时间:2023-08-19 理论教育 版权反馈
【摘要】:同行的有陈潭秋同志的爱人徐全直和一个两岁的孩子,及先期从上海到天津的詹大权同志的爱人田杏梅。十二月初回到天津后,立即着手大会的筹备工作,起草大会的决议案、汇报提纲等文件。然后,我将周恩来同志安排在日租界一家高级饭店住下。周恩来同志当时是中共中央组织部长,李立三同志是宣传部长。

周恩来在天津主持顺直扩大会议:天津文史资料选辑(第10辑)

徐彬如

一九二八年七月,在共产国际的帮助下,中国共产党莫斯科召开了第六次全国代表大会。“六大”结束后,代表们陆续回国,在全国各地传达贯彻“六大”精神。

“六大”时,北方局已经解散并停止了工作。关于北方党的工作,中央委派特派员陈潭秋刘少奇、韩连会(后为叛徒)三人主持原北方局所属的工作。原北方局工作的范围,主要是河北省的工作比较多,另有陕西(西安)、山西(太原)、河南、山东(烟台)、察哈尔、热河等地。由“潭少连”(即陈潭秋、刘少奇、韩连会三人的代称)代表中央主管原北方局的工作。

一九二八年七月间,在上海党中央机关工作的人不多,我当时在上海。这时,陈潭秋同志从天津到上海,向党中央汇报北方党的工作情况。通过詹大悲的弟弟詹大权同志的介绍,我认识了潭秋同志;他向我讲了一些北方党的情况。以后他仍回到天津,我留在上海,准备到苏联去,参加了“预备留学生学习班”学习。

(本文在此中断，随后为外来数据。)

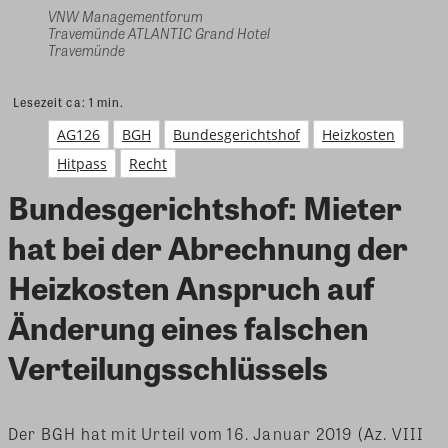
VNW Managementforum
Travemünde ATLANTIC Grand Hotel
Travemünde
Lesezeit ca:
1
min.
AG126
BGH
Bundesgerichtshof
Heizkosten
Hitpass
Recht
Bundesgerichtshof: Mieter
hat bei der Abrechnung der
Heizkosten Anspruch auf
Änderung eines falschen
Verteilungsschlüssels
Der BGH hat mit Urteil vom 16. Januar 2019 (Az. VIII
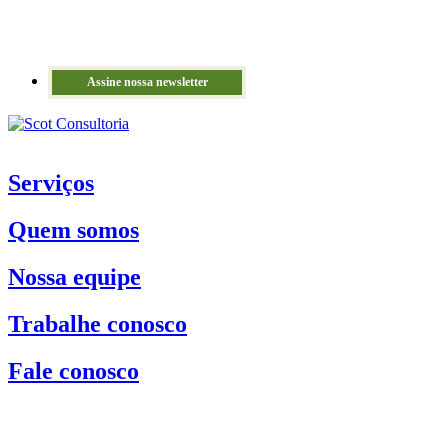
Assine nossa newsletter
Serviços
Quem somos
Nossa equipe
Trabalhe conosco
Fale conosco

一九二八年十月间,“六大”刚开完,多数同志在苏联尚未回国,李立三同志个人先回到上海,住在上海大中酒店。这时,潭秋同志再次到上海,我俩一块到李立三同志处,他向立三同志汇报了北方党的工作情况。立三同志说:“北方党目前比较乱,在莫斯科已经研究了,准备召开顺直扩大会议,任务是传达‘六大’精神,整顿北方党的组织,你们先去天津筹备这次会议。”他并对我说:“你先不要去莫斯科学习了,北方党需要人,你同潭秋同志一块到天津工作去吧。”李立三同志将他带回的“六大”的决议案等文件(当时“六大”文件尚未正式下达),临时给了陈潭秋同志,叫我们看一看,了解“六大”会议精神。文件不让我们带走(当时处于秘密状态,文件不好带走)。李还说:“这次党中央派周恩来同志到天津主持顺直扩大会议,因为他对北方比较熟悉。你们赶快回天津,准备迎接周恩来同志。”

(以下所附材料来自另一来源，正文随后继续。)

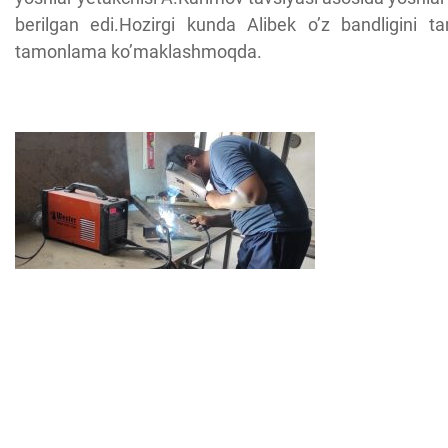
berilgan edi.Hozirgi kunda Alibek o’z bandligini t
tamonlama ko’maklashmoqda.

十月中旬,我同潭秋同志乘船到天津。同行的有陈潭秋同志的爱人徐全直和一个两岁的孩子,及先期从上海到天津的詹大权同志的爱人田杏梅。在天津码头接我们的是省委秘书处郭宗鉴同志。

到天津后,我们见到刘少奇、韩连会。这时北方局已经撤销,组织部宣传部已不存在,仅有一个秘书处,下设有办公室、油印科等机构。我就在秘书处工作,同郭宗鉴同志一起住在机关里。陈潭秋同志带着爱人住在英租界一个居民区里。

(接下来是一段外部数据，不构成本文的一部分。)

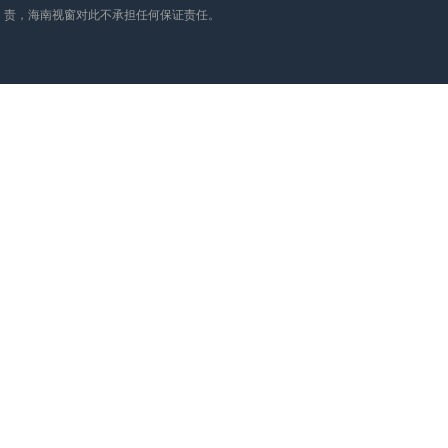
责，海南视窗对此不承担任何保证责任。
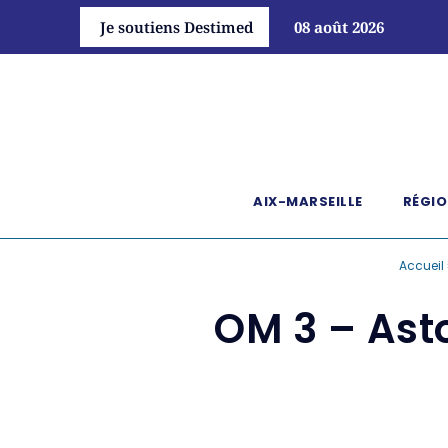
Je soutiens Destimed
08 août 2026
AIX-MARSEILLE
RÉGIO
Accueil
OM 3 – Asto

我们几个人共同在一起研究,首先介绍了李立三同志给看的文件精神和中央的情况。由“潭少连”主持,将各个特委、中心县委、县委给北方局的报告,让大家看看,了解情况。我记得其中内容比较完整丰富的报告,多半是河北省范围内的各特委、县委写的。当时,各地保存下来的党组织:河北省有保定南保定北等特委,北平市委,唐山市委,还有些县委,如丰润、遵化县委等;山东省有淄博、济南等特委,烟台地区军队(刘珍年部)中也有些工作。此外,陕西、山西、热河、察哈尔等地也有些党的组织。

研究结果,决定大家分头下去,进行调查研究,回津后再进行大会筹备工作。当时,河北省是这样划分地区的:从天津起沿津浦线附近,叫直南特委,所属有大名、元氏等地;平汉线分保南、保北特委;平绥线从北平到绥远,北平市委也包括在内;京奉线京东地区,包括唐山、玉田、丰润、迁安、滦县、秦皇岛,这一条线地方多,党员多,工作也较多。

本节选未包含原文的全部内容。